Klaus Kinski plays Renfield, in a casting choice of both staggering obviousness and brilliance, matched only by Kinski’s other collaborations with Franco, where he played Jack the Ripper and the Marquis de Sade. In this case, it’s a virtually non-verbal performance, where his sole line is “Varna…”, uttered just before Renfield shuffles off this mortal coil, to tell the good guys where the Count is heading. But that doesn’t make it any less memorable, since Kinski has always been capable of conveying an entire chapter of emotion with a stare, and is allowed to do so freely in this film. Right from the first time we see him, hurling food about his cell, it’s clear that this Renfield is barking mad – and that’s before he starts chowing down on his favorite snack, dead flies, which he has hidden in a box in his cell. According to Jay Marks and Waylon Wahl, Kinski took Franco to task for not filming Renfield’s scenes in an actual asylum, to which the director responded, “I had planned to shoot it in a real cell but then it occurred to me that they might not let you out!”

Certainly, it’s fair to say that, as well as the canonical Dracula, in Kinski this film also has the canonical Renfield, and I don’t think anyone can match the intense lunacy of his portrayal. Where the film goes off the rails is with the good guys in the cast, starting with Lom as Van Helsing, who is a very pale shadow indeed of, say, Peter Cushing. And that’s before he inexplicably appears to suffer a stroke, which confines him to a wheelchair for the rest of the movie (perhaps inspiring Dr. Everett Scott in The Rocky Horror Picture Show, which hit the stage three years later?). The rest of the cast are equally forgettable, despite the scenic contributions of Miranda, and Maria Rohm as Mina – although the latter remain far more clothed than most Franco ladies! And, indeed, Hammer ones of the time, as they released The Vampire Lovers the same year, the first of their Karnstein trilogy.

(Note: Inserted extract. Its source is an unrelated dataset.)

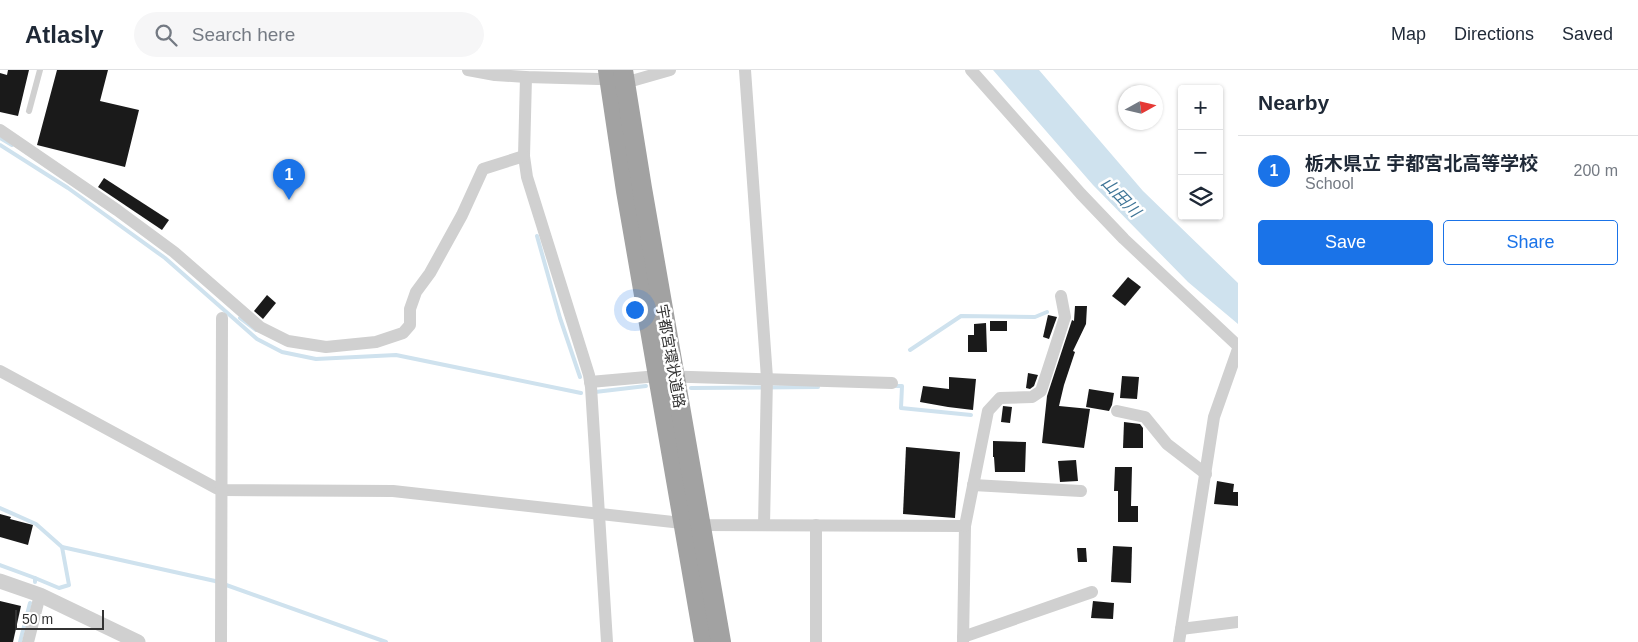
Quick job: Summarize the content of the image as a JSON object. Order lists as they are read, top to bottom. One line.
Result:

That’s perhaps what I mean about it being 15 years too late. In tone and content, this comes across as less daring than even Blood of Dracula, made in 1957 and whose success led directly to the entire “Hammer Horror” filmography which followed. That packed much more of a wallop than this even lower-rent version does, which has all the impact of the giant polystyrene rocks used to disrupt the Count’s escape at the end [you can clearly see one of them glancing off the side of a horse’s head as they are “hurled” down from a nearby cliff. And do not even get me started on the “bat” effects…]. The truth is, for all the influence Dracula had, Stoker isn’t actually all that good a writer – if you can name two of his 11 other novels, it will be one more than I can manage, and my Lair of the White Worm knowledge is entirely through Ken Russell’s adaptation.  So a faithful translation to the screen may seem like a good idea in theory, yet it tends to bring over as many negatives as pluses. This film demonstrates why most movie versions have tended to take only the core, and leave everything else.